**Trabalho a realizar**
- a) Reescreva de forma mais concisa, ou em lista, o parágrafo do texto sobre floresta de precisão inteligente que começa por "Para dar resposta aos desafios do setor", mantendo os seus factos principais.
- b) Prossiga o texto sobre floresta de precisão inteligente, retomando-o a partir do ponto em que termina.

**Excerto fornecido**
....

Floresta de precisão inteligente

Reinaldo Gomes

  (1)INESC TEC - CESE

Alexandra Marques

  (2)ForestWISE CoLaB

Carlos Fonseca

  (3)ForestWISE CoLaB, CESAM (UA)

As florestas garantem serviços ecossistémicos cruciais para a sociedade, acolhendo grande parte da biodiversidade terrestre. A madeira e outras matérias-primas renováveis provenientes das florestas têm inúmeras aplicações: mobiliário, papel, construção e biocombustíveis para produção de bioenergia. As indústrias florestais europeias empregam cerca de 3,5 milhões de pessoas e representam cerca de 7% do PIB da indústria transformadora da UE(1). Em muitas zonas rurais, o setor florestal é o maior empregador. Além disso, as florestas desempenham um papel crucial para alcançar a neutralidade carbónica e atenuar os efeitos das alterações climáticas, pois retiram e armazenam carbono da atmosfera e são fonte de biomateriais e biocombustíveis, capazes de substituir materiais altamente emissores e combustíveis fósseis.

Para dar resposta aos desafios do setor, é necessário adaptar os ecossistemas florestais, de acordo com estratégias de gestão mais resilientes e adaptativas, tendo em conta as necessidades das gerações atuais e futuras. As cadeias de valor florestais devem envolver competências tecnológicas para prevenir, conter e mitigar os efeitos das mudanças climáticas e aumentar a resiliência aos riscos - como os incêndios florestais, por exemplo. De forma a alcançar uma cadeia de abastecimento mais resiliente, é importante aumentar a utilização de resíduos florestais e a eficiência do processamento e transporte de biomassa lenhosa, promovendo a ligação entre a bioeconomia e a economia circular. As políticas públicas apontam para um aumento da contribuição do setor florestal português (incluindo a biomassa), cuja contribuição para a bioeconomia era de 38,6 mil milhões de euros em 2014, de acordo com o relatório do Instituto Florestal Europeu(2).

A "digitalização na floresta" traduz-se na implementação sustentável de tecnologias de ponta no setor florestal, melhorando a monitorização florestal através da aquisição e análise de dados e recursos computacionais de apoio à decisão em termos de controlo digital, visão artificial, gestão da cadeia de abastecimento e gestão pós-colheita. Algumas das tecnologias que podem contribuir para alcançar estes objetivos incluem Internet das Coisas, redes de sensores sem fios, Internet das Árvores, Deep Learning, soluções LiDAR, drones, dados geoespaciais e aplicações móveis.(3)

....

**Dados fornecidos**

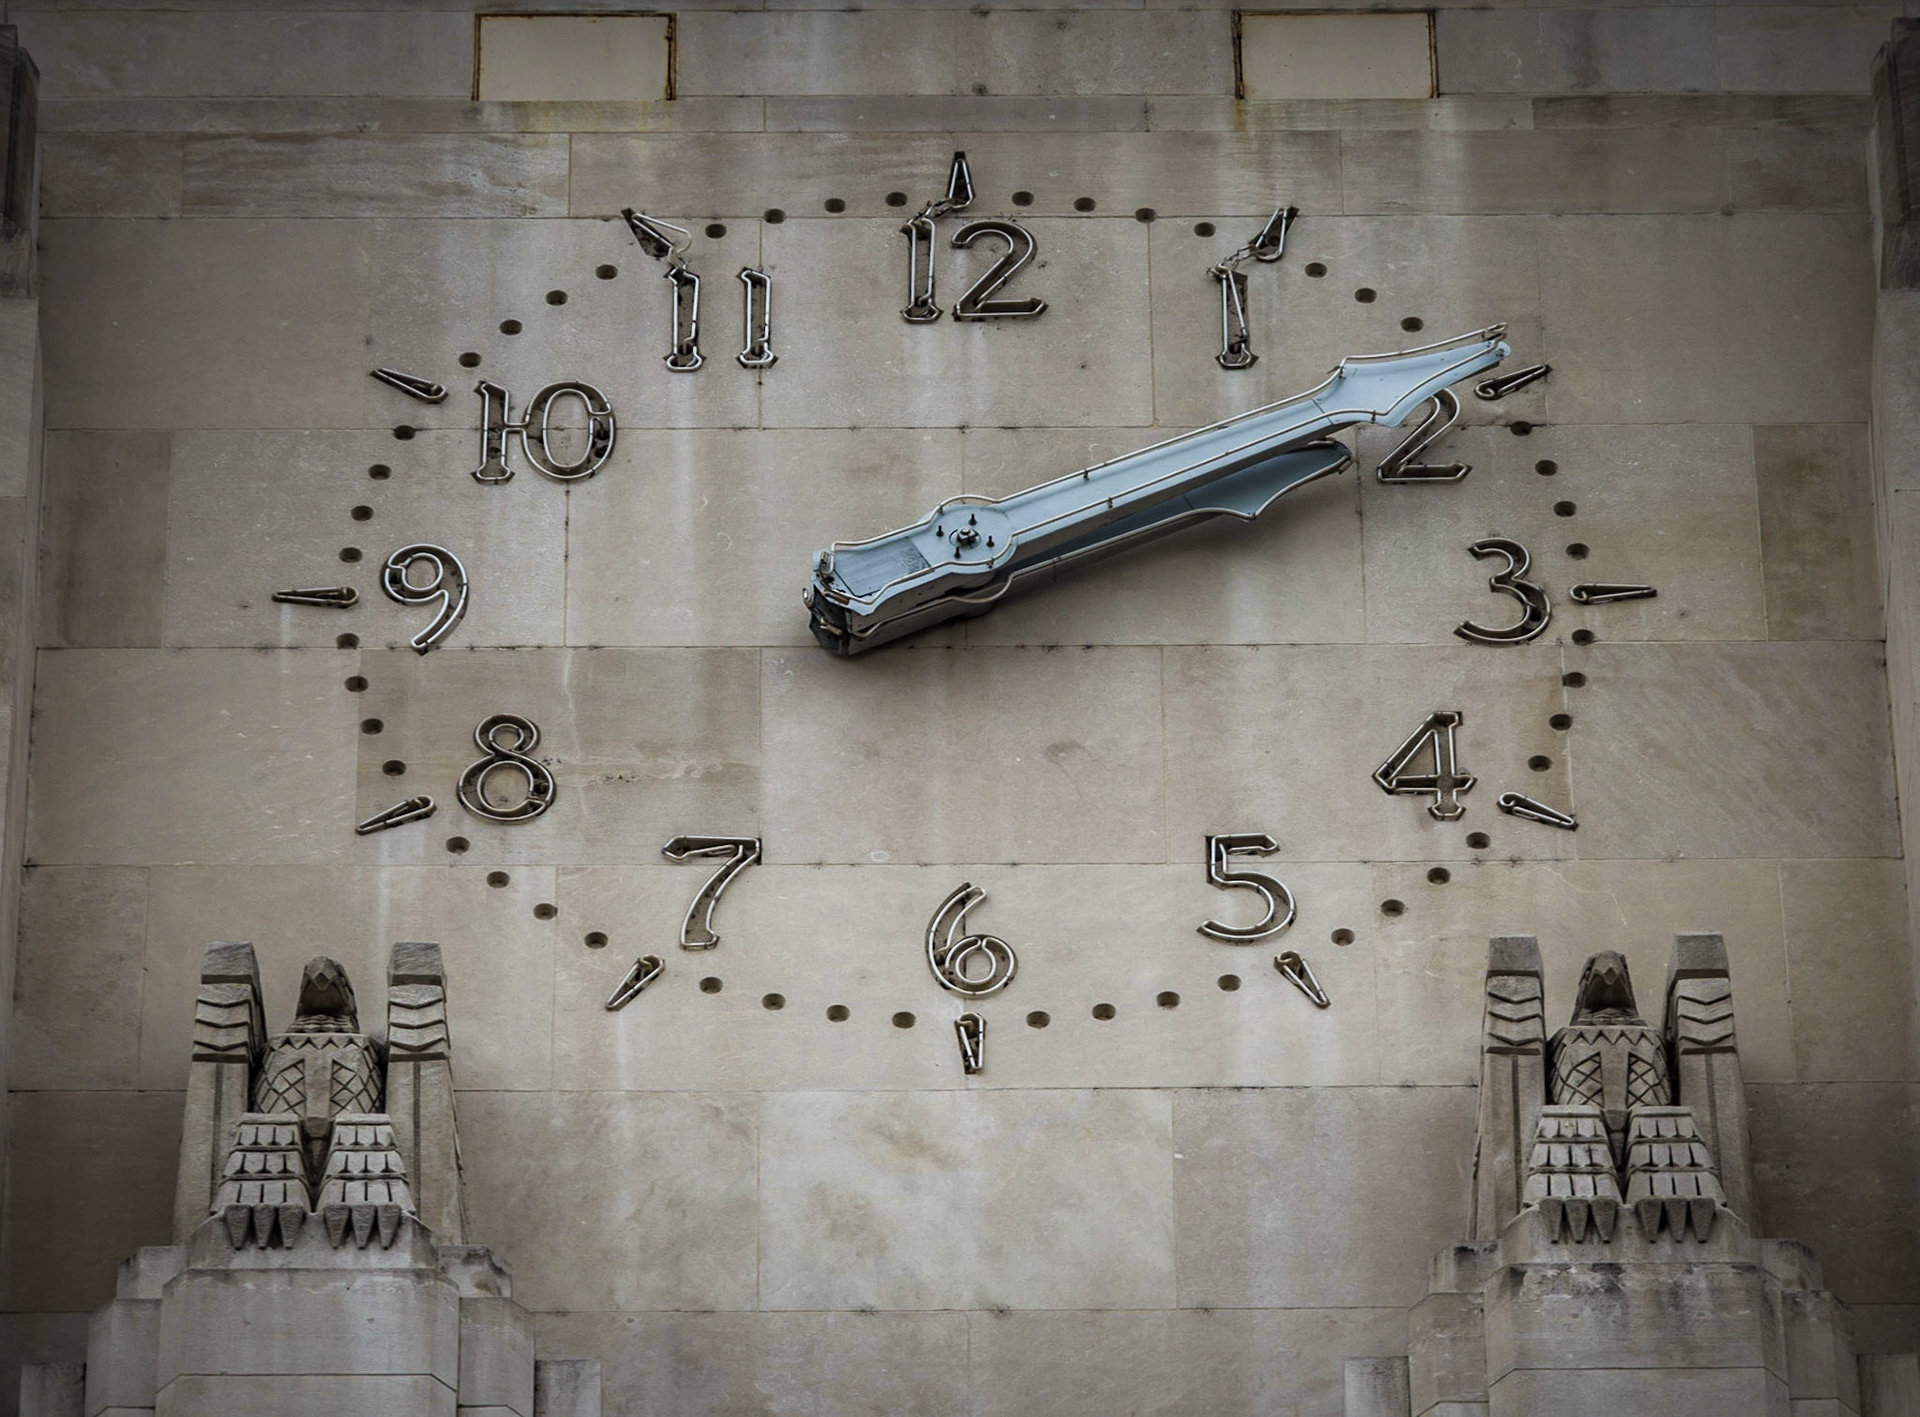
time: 2:09
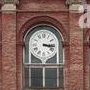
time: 3:16
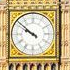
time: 9:51
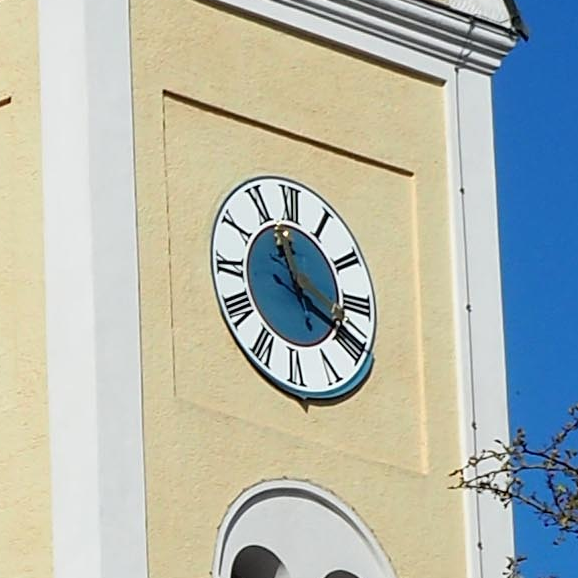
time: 11:19
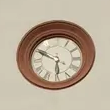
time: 5:49
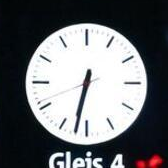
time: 6:32
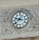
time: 9:38
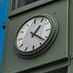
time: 1:21
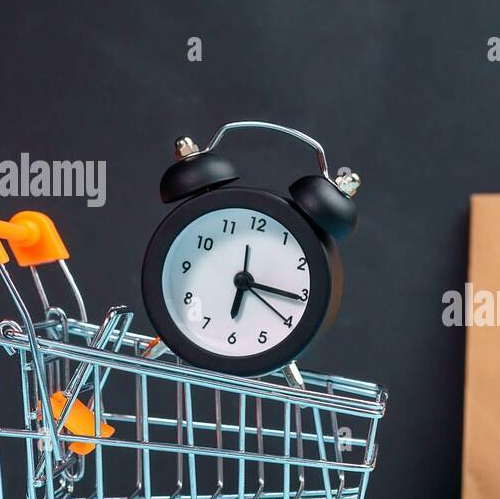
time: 6:15
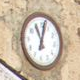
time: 11:02
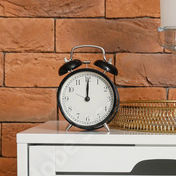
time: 12:00
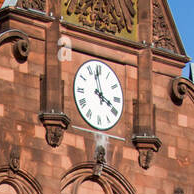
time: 3:58
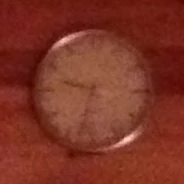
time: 9:32
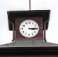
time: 3:14
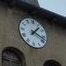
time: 1:18
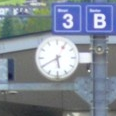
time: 5:40
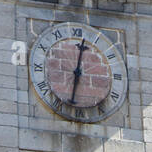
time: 12:32
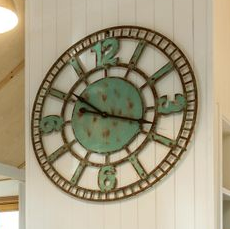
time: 10:17
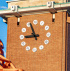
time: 8:56
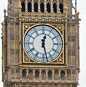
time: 12:27
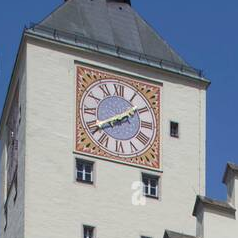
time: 1:39
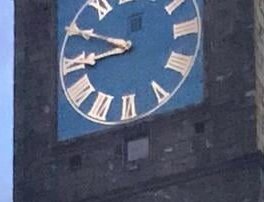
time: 8:49
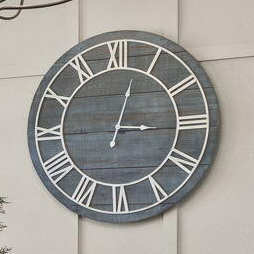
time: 3:02
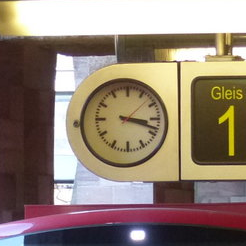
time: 3:18
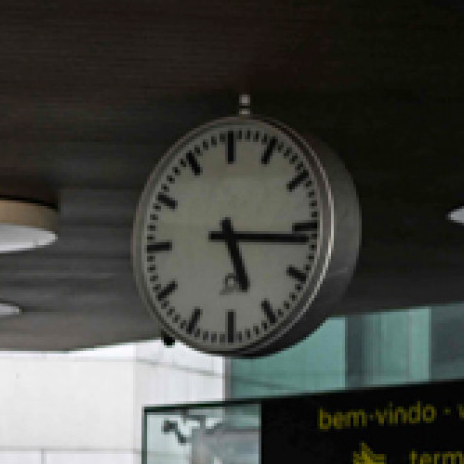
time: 5:16
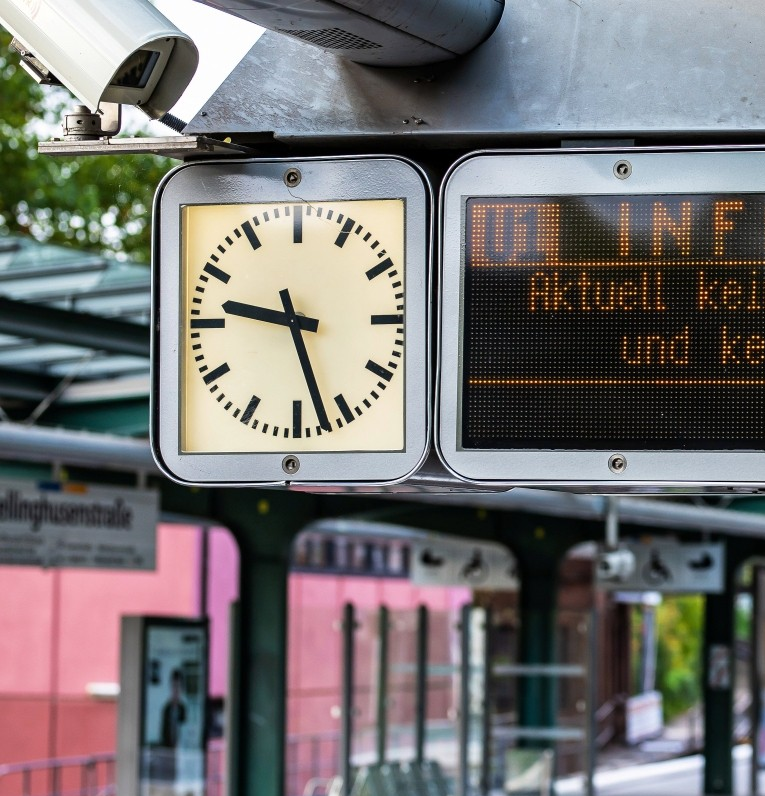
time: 9:27
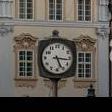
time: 5:16
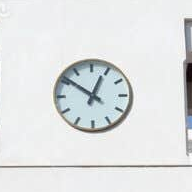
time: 12:51
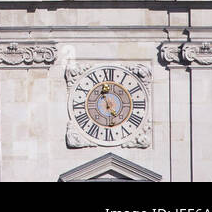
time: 4:57
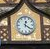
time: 12:21
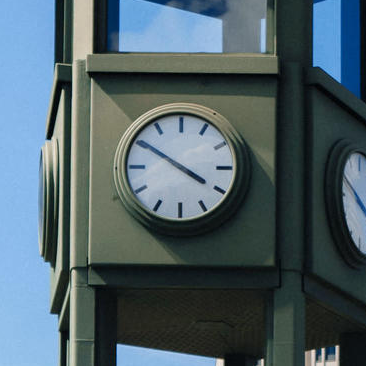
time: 3:50
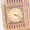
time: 3:21
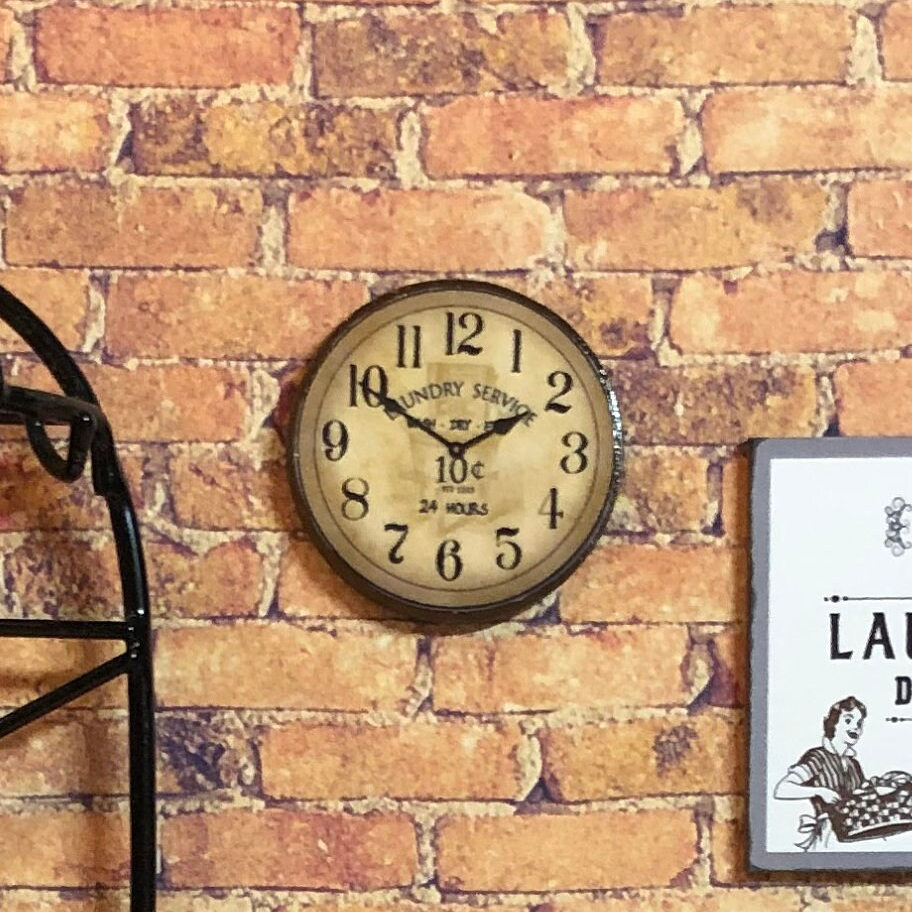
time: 1:50
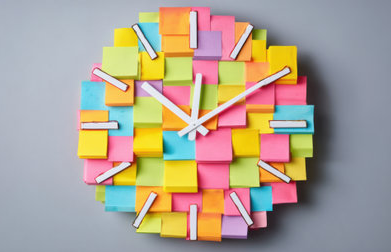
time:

....

**Respostas aos exercícios**
- a)
- Os ecossistemas florestais devem ser adaptados com estratégias de gestão mais resilientes e adaptativas, considerando as gerações atuais e futuras.
- As cadeias de valor florestais devem integrar competências tecnológicas para prevenir, conter e mitigar os efeitos das mudanças climáticas e aumentar a resiliência a riscos como os incêndios florestais.
- Uma cadeia de abastecimento mais resiliente exige maior aproveitamento dos resíduos florestais e maior eficiência no processamento e transporte de biomassa lenhosa, ligando a bioeconomia à economia circular.
- As políticas públicas preveem um aumento da contribuição do setor florestal português, incluindo a biomassa. Segundo o relatório do Instituto Florestal Europeu, essa contribuição para a bioeconomia era de 38,6 mil milhões de euros em 2014.

- b)
Portugal tem registado uma crescente mecanização das operações florestais, nomeadamente na exploração e utilização florestal da biomassa florestal, nas operações relacionadas com a instalação e manutenção de povoamentos (ver fig. 1) e na gestão de combustíveis para reduzir o risco de incêndio. Por norma, as máquinas florestais mais recentes estão preparadas para recolher e disponibilizar dados para efeitos de gestão remota do fluxo de materiais (quantidades produzidas), produtividade de equipamentos, taxa de utilização (OEE, por exemplo) e nível de operacionalização. No entanto, estes dados não são recolhidos ou processados de forma sistemática. As soluções adotadas para a recolha e partilha de dados entre proprietários de terrenos, prestadores de serviços e entidades da indústria devem permitir a monitorização remota das operações, garantir a transparência e facilitar o replaneamento/reaproveitamento de recursos para evitar perdas de eficiência na utilização de equipamentos e desempenho das equipas. Estes problemas tendem a agravar-se com a crescente escassez de mão-de-obra no setor.

As cadeias de abastecimento florestal e de madeira exploram o conceito de Floresta 4.0 ao combinar soluções previamente disponíveis no mercado - como o LiDAR (ver fig. 2) e RFID -, mas que não são amplamente utilizadas, com a implementação e a adoção de novas tecnologias. Este processo de transformação e de mudança organizacional apresenta desafios de natureza técnica e socioeconómica. A maioria desses desafios é semelhante a outros setores industriais. A introdução de padrões de dados entre todos os equipamentos e operações é um dos principais obstáculos. A segurança dos sistemas informáticos e a proteção de dados são outros dos desafios, tendo em conta que a questão da propriedade dos dados deve ser discutida entre todos os stakeholders. Outros desafios específicos do setor florestal são a robustez e a confiabilidade do equipamento (utilização de sensores em ambiente exterior, a transmissão de dados sem fios e a complexidade das operações florestais). Os aspetos transformacionais da digitalização florestal traduzem-se em barreiras socioeconómicas. O principal desafio para o setor florestal é a vontade de cooperar além das fronteiras organizacionais e a confiança em outras organizações dentro da cadeia de abastecimento, dada a elevada fragmentação entre stakeholders(4)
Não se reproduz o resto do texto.